The district failed to acknowledge that the teacher’s answer violated scientific fact as well as the publisher’s answer key, which confirmed the correct answer was heat and light, since “combustion is a chemical reaction that typically releases energy in the form of heat and light, which makes it an exothermic process.”
Viswanathan said her family was disappointed by the outcome, not only given the short shrift to science, but by the district’s focus on bureaucracy rather than students and learning.
“The process is nothing but hogwash,” she said. “I have no other words but incompetency if a teacher says oxygen comes out of burning wood.”
She emphasized the family’s fight never had anything to do with her son’s grade. Six questions were never going to make a big difference after a semester of work.
But even as the district wrapped up the complaint process, it didn’t appear to be over for the family, with what appeared to be a threat from the district hanging over their heads.
Viswanathan and her husband, during their review in June of their son’s exam, snapped a few pictures of the test even though the principal had said pictures were not allowed. But the test included diagrams and graphs, which would have been impossible to replicate in the notes they were allowed to take, the mom said.

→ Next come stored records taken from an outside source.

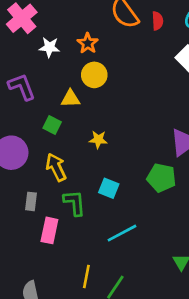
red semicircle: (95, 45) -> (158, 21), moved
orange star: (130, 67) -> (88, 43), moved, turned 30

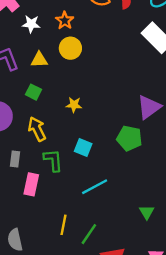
yellow triangle: (71, 99) -> (39, 60), moved

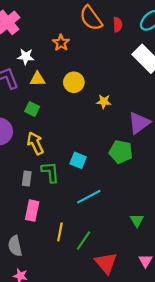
white star: (31, 24) -> (26, 57), moved
yellow circle: (70, 48) -> (74, 82), moved
yellow star: (74, 105) -> (104, 102), moved
gray rectangle: (15, 159) -> (27, 179), moved
pink rectangle: (31, 184) -> (32, 211), moved

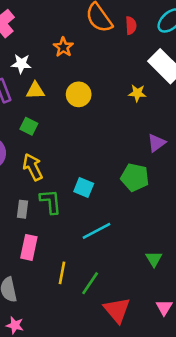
yellow star: (104, 102) -> (137, 93), moved
purple triangle: (139, 123) -> (156, 143), size x0.7

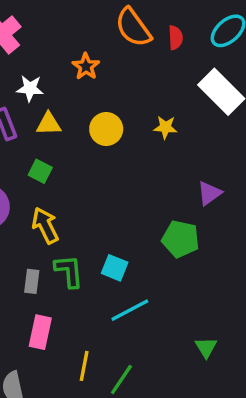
yellow star: (137, 93) -> (165, 127), moved
cyan square: (84, 187) -> (115, 268), moved

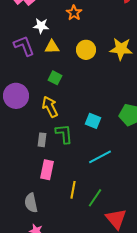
yellow star: (165, 127) -> (121, 49), size x1.6
green square: (40, 171) -> (55, 78), moved
cyan square: (115, 268) -> (93, 121), moved

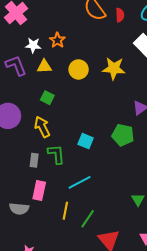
orange star: (74, 13) -> (57, 40), moved
cyan line: (100, 157) -> (80, 182), moved
gray semicircle: (31, 203) -> (19, 209), moved, turned -72

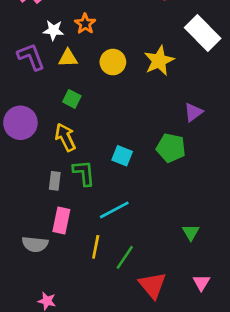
yellow star: (114, 68) -> (159, 61), turned -30

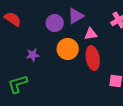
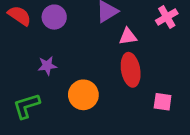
purple circle: (55, 23) -> (54, 17), moved
orange circle: (68, 49) -> (83, 95), moved

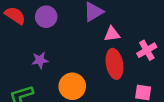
pink cross: (167, 17) -> (147, 50), moved

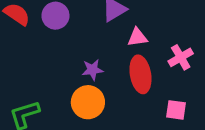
purple star: (40, 60) -> (93, 70), moved

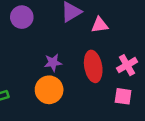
pink triangle: (137, 37) -> (100, 25), moved
pink cross: (181, 57) -> (127, 65), moved

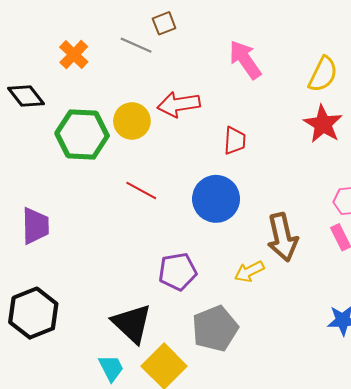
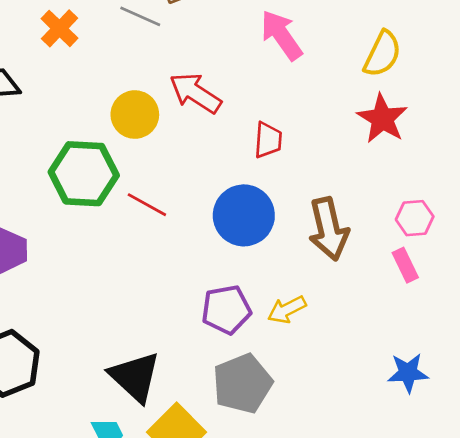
red arrow: (179, 104) -> (195, 93), turned 42
green hexagon: (82, 134) -> (84, 174), moved
brown arrow: (282, 237) -> (329, 229), moved
purple pentagon: (178, 272) -> (226, 310), moved

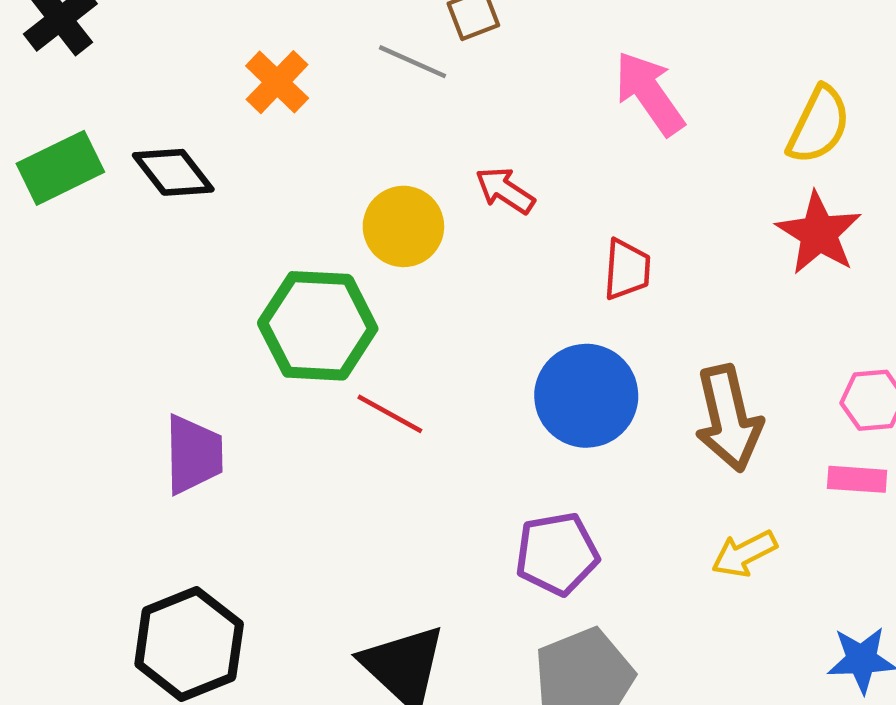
red arrow: (195, 93) -> (505, 190), size x0.7
red line: (147, 205) -> (390, 414), moved
pink rectangle: (405, 265) -> (857, 479), turned -60
yellow arrow: (287, 310) -> (744, 554), moved

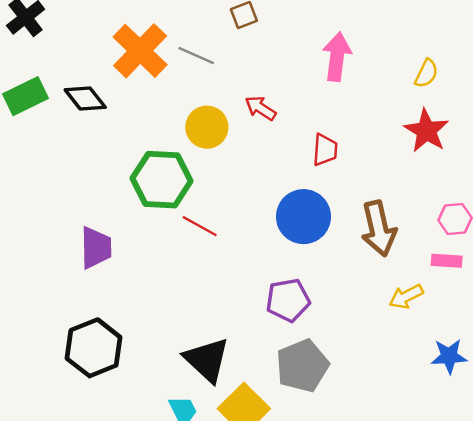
gray line: (412, 62) -> (196, 56), moved
orange cross: (277, 82) -> (140, 51), size x1.6
pink arrow: (649, 93) -> (337, 57), turned 42
yellow semicircle: (819, 125) -> (426, 73), size x0.7
yellow arrow: (744, 554) -> (406, 297), moved

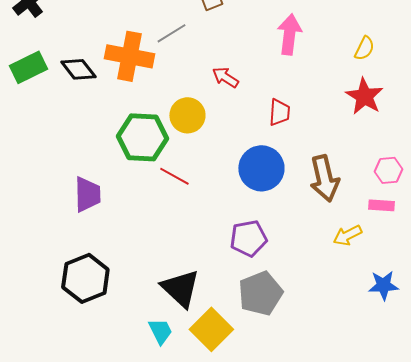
orange cross: (140, 51) -> (129, 56), moved, turned -33
gray line: (196, 56) -> (171, 33), turned -56
yellow circle: (207, 127) -> (187, 115), moved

She added they didn’t know how they would otherwise be able to prove their son’s answers were right without a record of the questions and answers, but the district considered their action a serious violation.
“Your actions render the test unusable,” Angela Bianchini, Associate Superintendent of Human Resources, told the parents in the Tuesday letter outlining the district’s final conclusions. “Please understand that this situation is extremely concerning. The financial and operational costs to the District as a result of this incident is (sic) currently being assessed.”
District officials would not say whether they intend to bill the family for any costs.
“The District affirms that a thorough investigation was conducted in close collaboration with the family, teacher, and site administrator,” Paine said Friday. “And we believe the matter has been appropriately resolved.”